最先进的机器翻译(MT)系统通过考虑孤立的句子来翻译文档,而忽略句子级别以外的信息。因此,机器翻译文档中经常存在语篇连贯和衔接的问题。最近,在机器翻译输出的评估和质量估计中,一些举措试图检测话语问题,以评估这些机器翻译的质量。然而,仍然需要对机器翻译输出中的语篇现象进行定量分析,以便更好地理解这些现象,并确定可能的解决方案或改进评估的方法。本文旨在回答以下问题:话语现象对机器翻译质量的影响是什么?我们能否在机器翻译输出中捕获和定量测量与话语相关的任何问题?为了回答这些问题,我们对几种话语现象进行了定量分析,并将结果与自动翻译质量评估指标的得分相关联。我们表明,与话语现象相关的数字与质量分数的相关性高于广泛用于机器翻译质量估计的基线计数。
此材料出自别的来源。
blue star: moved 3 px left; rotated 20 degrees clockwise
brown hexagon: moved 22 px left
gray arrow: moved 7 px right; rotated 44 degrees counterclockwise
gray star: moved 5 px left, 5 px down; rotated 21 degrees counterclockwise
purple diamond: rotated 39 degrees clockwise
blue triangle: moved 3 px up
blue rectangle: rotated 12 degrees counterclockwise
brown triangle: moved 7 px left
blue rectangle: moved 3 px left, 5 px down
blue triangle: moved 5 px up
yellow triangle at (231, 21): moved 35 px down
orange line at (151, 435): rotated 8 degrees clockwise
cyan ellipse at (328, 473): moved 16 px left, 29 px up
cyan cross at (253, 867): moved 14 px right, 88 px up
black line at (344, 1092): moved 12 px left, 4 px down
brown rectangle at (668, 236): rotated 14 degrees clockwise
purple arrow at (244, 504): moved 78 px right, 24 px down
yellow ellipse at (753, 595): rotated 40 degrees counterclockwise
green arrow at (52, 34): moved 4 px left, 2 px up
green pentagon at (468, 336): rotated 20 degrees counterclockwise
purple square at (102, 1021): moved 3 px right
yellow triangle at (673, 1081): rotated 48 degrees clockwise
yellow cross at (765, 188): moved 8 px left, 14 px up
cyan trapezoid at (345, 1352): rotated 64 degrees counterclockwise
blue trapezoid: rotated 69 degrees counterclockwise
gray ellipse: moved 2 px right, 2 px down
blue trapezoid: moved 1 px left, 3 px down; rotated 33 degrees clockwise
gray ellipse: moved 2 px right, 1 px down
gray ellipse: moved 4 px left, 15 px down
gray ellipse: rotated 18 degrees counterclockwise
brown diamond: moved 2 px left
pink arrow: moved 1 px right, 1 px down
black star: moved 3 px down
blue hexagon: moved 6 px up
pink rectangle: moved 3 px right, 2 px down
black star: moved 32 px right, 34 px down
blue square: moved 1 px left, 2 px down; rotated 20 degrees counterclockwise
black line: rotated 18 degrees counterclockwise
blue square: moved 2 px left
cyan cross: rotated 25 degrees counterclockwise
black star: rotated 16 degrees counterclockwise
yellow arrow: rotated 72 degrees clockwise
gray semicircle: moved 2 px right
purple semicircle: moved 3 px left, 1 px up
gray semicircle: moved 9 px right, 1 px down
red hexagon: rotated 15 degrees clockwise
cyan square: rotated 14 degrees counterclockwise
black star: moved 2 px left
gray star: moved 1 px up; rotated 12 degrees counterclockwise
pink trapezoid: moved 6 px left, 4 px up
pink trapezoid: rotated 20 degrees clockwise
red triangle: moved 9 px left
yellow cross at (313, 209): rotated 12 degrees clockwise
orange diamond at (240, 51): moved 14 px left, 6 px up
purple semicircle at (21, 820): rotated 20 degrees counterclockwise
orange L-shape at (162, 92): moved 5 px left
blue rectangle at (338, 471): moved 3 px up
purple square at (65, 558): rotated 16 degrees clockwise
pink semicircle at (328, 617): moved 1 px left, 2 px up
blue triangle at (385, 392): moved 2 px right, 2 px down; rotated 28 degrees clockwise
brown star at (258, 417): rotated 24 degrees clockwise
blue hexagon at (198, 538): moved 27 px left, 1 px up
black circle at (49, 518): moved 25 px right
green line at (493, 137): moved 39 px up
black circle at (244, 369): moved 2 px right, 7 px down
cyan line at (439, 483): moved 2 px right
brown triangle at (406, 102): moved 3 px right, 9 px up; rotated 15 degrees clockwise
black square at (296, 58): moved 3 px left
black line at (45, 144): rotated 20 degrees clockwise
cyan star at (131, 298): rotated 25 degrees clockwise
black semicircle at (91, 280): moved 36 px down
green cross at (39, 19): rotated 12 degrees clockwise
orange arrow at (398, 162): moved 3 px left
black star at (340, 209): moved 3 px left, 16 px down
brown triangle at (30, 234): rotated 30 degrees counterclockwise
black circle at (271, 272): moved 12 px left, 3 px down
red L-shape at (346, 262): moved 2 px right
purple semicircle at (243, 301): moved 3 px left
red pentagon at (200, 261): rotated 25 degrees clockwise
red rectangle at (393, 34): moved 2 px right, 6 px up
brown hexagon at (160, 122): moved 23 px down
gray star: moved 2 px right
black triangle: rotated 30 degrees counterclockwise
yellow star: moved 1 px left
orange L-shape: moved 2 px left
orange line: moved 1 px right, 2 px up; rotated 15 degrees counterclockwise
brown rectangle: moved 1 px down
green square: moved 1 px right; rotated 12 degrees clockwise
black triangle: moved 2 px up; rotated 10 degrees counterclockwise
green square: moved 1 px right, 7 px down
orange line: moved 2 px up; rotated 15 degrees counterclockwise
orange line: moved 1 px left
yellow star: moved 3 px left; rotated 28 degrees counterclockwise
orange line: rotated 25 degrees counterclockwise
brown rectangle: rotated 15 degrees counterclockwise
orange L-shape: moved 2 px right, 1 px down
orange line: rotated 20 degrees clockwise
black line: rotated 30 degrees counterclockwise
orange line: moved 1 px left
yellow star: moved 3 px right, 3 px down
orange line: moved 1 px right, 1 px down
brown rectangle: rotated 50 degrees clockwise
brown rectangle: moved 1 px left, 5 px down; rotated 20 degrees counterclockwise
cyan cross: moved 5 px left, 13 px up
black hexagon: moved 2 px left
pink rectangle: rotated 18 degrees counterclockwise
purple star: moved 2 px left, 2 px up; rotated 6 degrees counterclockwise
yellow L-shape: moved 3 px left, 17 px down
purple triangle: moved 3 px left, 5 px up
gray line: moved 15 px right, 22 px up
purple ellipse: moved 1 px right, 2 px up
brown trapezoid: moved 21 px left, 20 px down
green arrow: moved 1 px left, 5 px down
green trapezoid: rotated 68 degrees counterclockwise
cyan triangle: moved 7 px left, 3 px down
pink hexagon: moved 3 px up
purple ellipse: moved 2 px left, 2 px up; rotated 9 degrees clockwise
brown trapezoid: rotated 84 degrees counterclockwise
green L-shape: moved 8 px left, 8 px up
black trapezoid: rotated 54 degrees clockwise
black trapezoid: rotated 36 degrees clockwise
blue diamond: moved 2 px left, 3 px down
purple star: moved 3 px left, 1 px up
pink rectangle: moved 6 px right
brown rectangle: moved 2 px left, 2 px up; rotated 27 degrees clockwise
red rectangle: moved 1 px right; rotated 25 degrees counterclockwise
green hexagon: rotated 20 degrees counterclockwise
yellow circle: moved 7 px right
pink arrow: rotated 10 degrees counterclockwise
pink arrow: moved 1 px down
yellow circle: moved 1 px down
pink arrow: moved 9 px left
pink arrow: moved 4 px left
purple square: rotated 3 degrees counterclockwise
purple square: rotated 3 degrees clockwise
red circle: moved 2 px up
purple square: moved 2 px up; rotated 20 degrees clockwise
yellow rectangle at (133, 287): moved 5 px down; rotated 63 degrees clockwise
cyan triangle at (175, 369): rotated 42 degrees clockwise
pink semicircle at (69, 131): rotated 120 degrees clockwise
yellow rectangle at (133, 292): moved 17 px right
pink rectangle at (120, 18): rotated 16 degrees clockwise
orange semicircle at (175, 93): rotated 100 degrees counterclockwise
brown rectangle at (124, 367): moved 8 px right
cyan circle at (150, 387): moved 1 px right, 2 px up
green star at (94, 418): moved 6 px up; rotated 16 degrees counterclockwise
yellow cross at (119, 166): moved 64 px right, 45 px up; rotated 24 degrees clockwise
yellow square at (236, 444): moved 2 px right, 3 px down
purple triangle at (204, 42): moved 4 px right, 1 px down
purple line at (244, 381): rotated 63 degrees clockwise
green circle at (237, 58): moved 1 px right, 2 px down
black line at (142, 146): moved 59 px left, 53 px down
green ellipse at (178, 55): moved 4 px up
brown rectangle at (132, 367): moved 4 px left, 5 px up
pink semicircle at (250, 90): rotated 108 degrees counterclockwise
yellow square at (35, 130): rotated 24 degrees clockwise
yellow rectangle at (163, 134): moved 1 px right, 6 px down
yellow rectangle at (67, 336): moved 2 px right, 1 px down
本文章由计算机程序翻译,如有差异,请以英文原文为准。
查看原文
分享 分享
微信好友 朋友圈 QQ好友 复制链接
本刊更多论文
A Quantitative Analysis of Discourse Phenomena in Machine Translation
State-of-the-art Machine Translation (MT) systems translate documents by considering isolated sentences, disregarding information beyond sentence level. As a result, machine-translated documents often contain problems related to discourse coherence and cohesion. Recently, some initiatives in the evaluation and quality estimation of MT outputs have attempted to detect discourse problems in order to assess the quality of these machine translations. However, a quantitative analysis of discourse phenomena in MT outputs is still needed in order to better understand the phenomena and identify possible solutions or ways to improve evaluation. This paper aims to answer the following questions: What is the impact of discourse phenomena on MT quality? Can we capture and measure quantitatively any issues related to discourse in MT outputs? In order to answer these questions, we present a quantitative analysis of several discourse phenomena and correlate the resulting figures with scores from automatic translation quality evaluation metrics. We show that figures related to discourse phenomena present a higher correlation with quality scores than the baseline counts widely used for quality estimation of MT.
求助全文
通过发布文献求助,成功后即可免费获取论文全文。 去求助
来源期刊
自引率
0.00%
发文量
11
审稿时长
12 weeks
期刊最新文献
Référence multimodale dans les narrations d’enfants : les gestes servent-ils à clarifier les expressions référentielles ambiguës ? Subject Clitics and the Dynamics of Writing: A Perspective Based on Bursts « Be proud, and loud » : marqueurs de fierté dans les discours oraux de drag queens Ancrage spatial d’un nouveau référent dans le récit en français et en chinois : perspective informationnelle et organisation discursive Anaphoric Distance in Oral and Written Language: Experimental Evidence
×
引用
GB/T 7714-2015
复制
MLA
复制
APA
复制
导出至
BibTeX EndNote RefMan NoteFirst NoteExpress
×
×
提示
您的信息不完整,为了账户安全,请先补充。
现在去补充
×
提示
您因"违规操作"
具体请查看互助需知
我知道了
×
提示
现在去查看 取消
×
提示
确定
0
微信
客服QQ
Book学术公众号 扫码关注我们
反馈
×
意见反馈
请填写您的意见或建议
请填写您的手机或邮箱
已复制链接
已复制链接
快去分享给好友吧!
我知道了
×
扫码分享
扫码分享
Book学术官方微信
Book学术文献互助
Book学术文献互助群
群 号:481959085
Book学术
文献互助 智能选刊 最新文献 互助须知 联系我们:info@booksci.cn
Book学术提供免费学术资源搜索服务,方便国内外学者检索中英文文献。致力于提供最便捷和优质的服务体验。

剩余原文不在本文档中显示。